* **Exercise A**
Copy out the passage on culture and education word for word, between "I may add in" and "should do so.", inclusive.
* **Exercise B**
Continue the passage on culture and education from the point where it stops.

I may add in this connection that it is a great part of culture to learn how to do something well, no matter what it is, to have the discipline and insight that we get by persistent endeavor, undergoing alternate success and failure, observing how, with time, the unconscious processes come to our aid, and so gaining at last some degree of mastery; in short, by experiencing how things are really done. Unfortunately many students slip through a supposed liberal education without getting this experience; and no wonder the colleges are discredited by their subsequent performance. In these times when home life has widely ceased to afford practical discipline it is peculiarly important that schools should do so.

But the enlargement of the spirit, which is culture, calls for something more than studies, of any kind. It needs also a hearty participation in some sort of a common life. The merging of himself in the willing service of a greater whole raises man to the higher function of human nature.

( 73)

* **Record extracts**

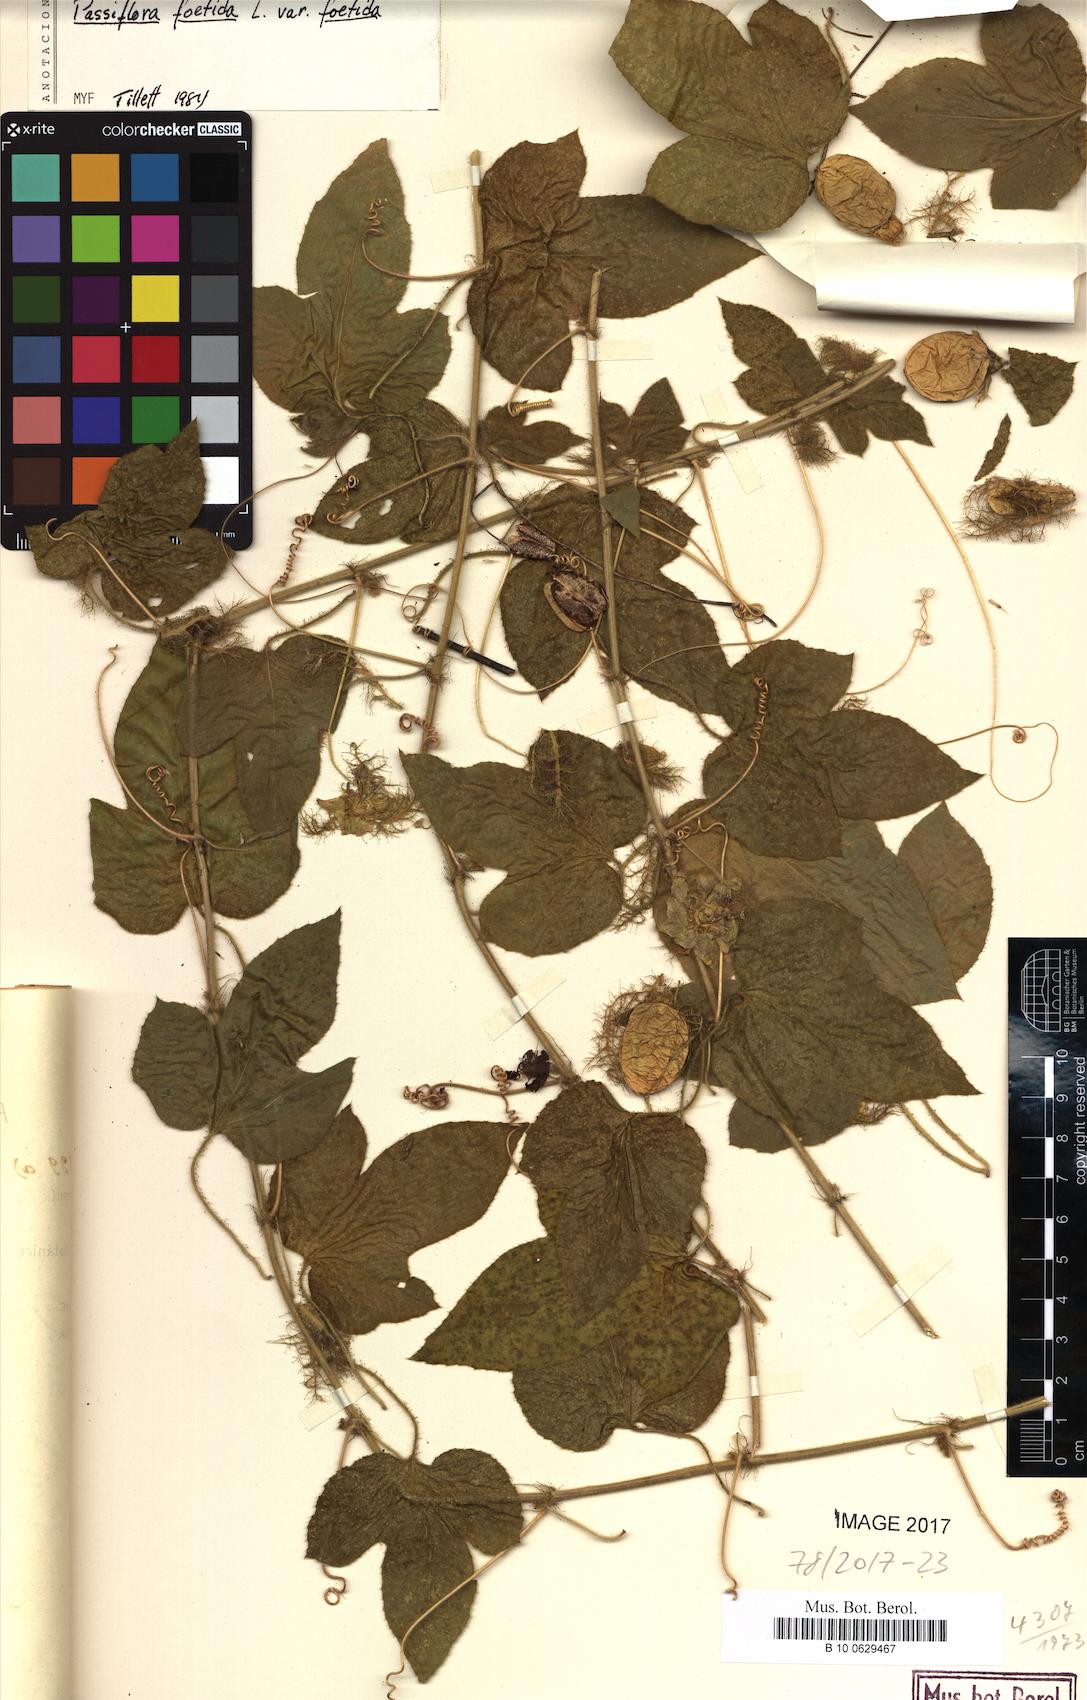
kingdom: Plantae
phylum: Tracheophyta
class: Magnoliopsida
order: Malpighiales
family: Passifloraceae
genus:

* **Result A**
I may add in this connection that it is a great part of culture to learn how to do something well, no matter what it is, to have the discipline and insight that we get by persistent endeavor, undergoing alternate success and failure, observing how, with time, the unconscious processes come to our aid, and so gaining at last some degree of mastery; in short, by experiencing how things are really done. Unfortunately many students slip through a supposed liberal education without getting this experience; and no wonder the colleges are discredited by their subsequent performance. In these times when home life has widely ceased to afford practical discipline it is peculiarly important that schools should do so.

* **Result B**
We need to aim at this in all phases of our life, but nowhere is it easier to attain or more fruitful of results than in connection with the schools. Since the school environment is comparatively easy to control, here is the place to create an ideal formative group, or system of groups, which shall envelop the individual and mould his growth, a model society by assimilation to which he may become fit to leaven the rest of life. Here if anywhere we can insure his learning loyalty, discipline, service, personal address, and democratic co-operation, all by willing practice in the fellowship of his contemporaries. As a good family is an ideal world in miniature, in respect of love and brotherhood, so the school and playground should supply such a world in respect of self-discipline and social organization. There is nothing now taking place, it would seem, more promising of great results than the development of groups which appeal to the young on the social and active side of their natures and evoke a community spirit. They take eagerly to such groups, under sympathetic leadership, finding self-expression in them, and there seems to be no great obstacle to their becoming universal and embracing all the youth of the land in a wholesome esprit de corps which would be a hundred times more real and potent with them than any kind of moral instruction. The motive force is already there, in the natural idealism of boyhood and adolescence; all we need to do, apparently, is to provide the right channels for it. This is a field where the harvest is plenteous, and which the laborers are only beginning to discover.

All of us who have been at college know something of the spiritual value of an alma mater, of memories, associa-

(74) -tions, and symbols to which we can recur for the revival of fellowship and the ideals of youth. If we ever have noble ideals it is when we are young, and if we keep them it is apt to be by continuing early influences.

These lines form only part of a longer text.